Page 21 of The Lover’s Eye
An invisible band of tension formed around Isobel’s head as Betsey curled her hair and helped her dress for dinner.
She had lost all her energy to irritation and fear—her interaction with Lord Trevelyan and Marriane’s harbinger of bad news made for a suffocating combination. Isobel despised how sensitive she was.
The letter of rejection did not change much. She had already made up her mind; regardless of what her father, sister, or anyone else said, she would not marry Elias. She could devolve into spinsterhood and use her respectable name to procure employment as a governess or a lady’s companion.
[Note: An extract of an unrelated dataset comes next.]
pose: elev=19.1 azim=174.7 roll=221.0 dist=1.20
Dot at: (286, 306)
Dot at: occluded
As for Lord Trevelyan, it mattered naught what he thought of her. She handled scorn from other people well enough, did she not? She would return his blasted book and have done with him.
Even as she made these private, impassioned declarations, her chest ached.
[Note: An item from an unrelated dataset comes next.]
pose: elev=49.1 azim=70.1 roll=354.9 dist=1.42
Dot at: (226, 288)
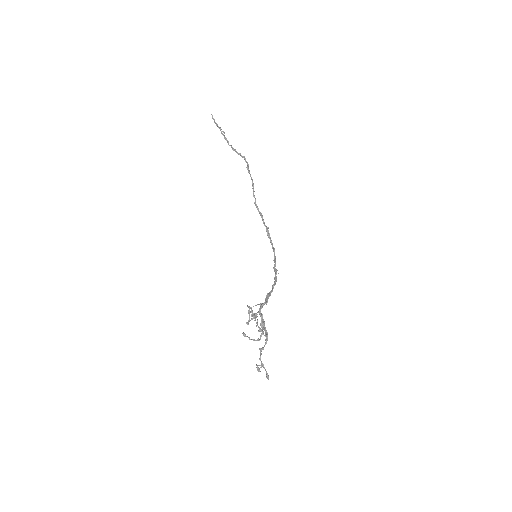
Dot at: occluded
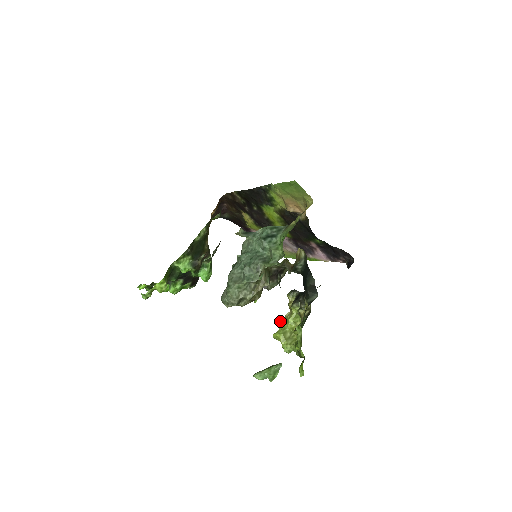
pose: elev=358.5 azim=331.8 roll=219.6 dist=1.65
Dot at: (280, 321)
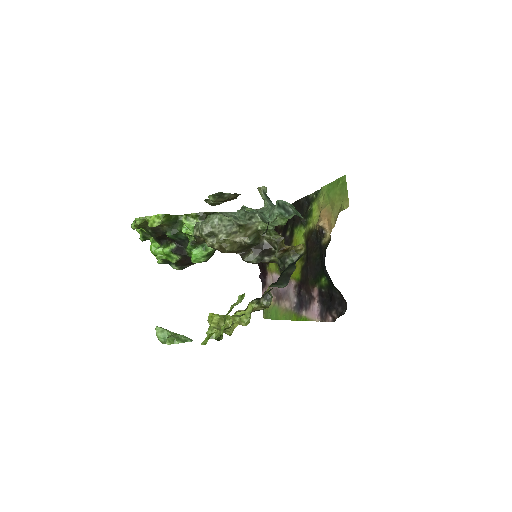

Beneath it all, she understood the letter and the sour conversation were killing something good in her.
Her girlish hope. Her irrational dreams of a happy marriage.
She hadn’t realized the full scope of that grief before; how fully some small part of her had believed it possible.
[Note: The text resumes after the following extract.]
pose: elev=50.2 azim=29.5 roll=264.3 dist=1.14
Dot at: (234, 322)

Now, Isobel was forced to confront the idea that she would always be alone. It was an awful, blistering pain.
“You look lovely, miss,” Betsey said, patting Isobel lightly on the shoulder.
She had selected the silk evening gown. Its beauty rested in its simplicity—the fine stitchwork and perfectly flat seams, the glossy fabric a shade of such pale, shimmering olive, it almost appeared silver in the light.
“Will you be going down to the drawing room to keep Lord Trevelyan company?”
Isobel shot her a look. “He’s already here?”
“Yes, miss. I believe he’s been here a good while, waitin’ alone.”
Isobel had the silly urge to hop out of her chair and run to him, hoping for another of their sweet, private moments. She squashed the idea, recalling, for the hundredth time, the events of that morning. “I’d like a moment to myself. Thank you, Betsey.”
The door clicked shut, and Isobel heard her breathing change. Deeper inhalations, more labored. More nervous. She pushed aside the carefully arranged tendril curls to massage her temples. No use in waiting.
It would be far easier to return Trevelyan’s book without Pemberton or Marriane lording over them. Before she could give pause to doubt, Isobel rose and went to her trunk, drawing out the wrapped parcel. She squared her shoulders and strode toward the drawing room.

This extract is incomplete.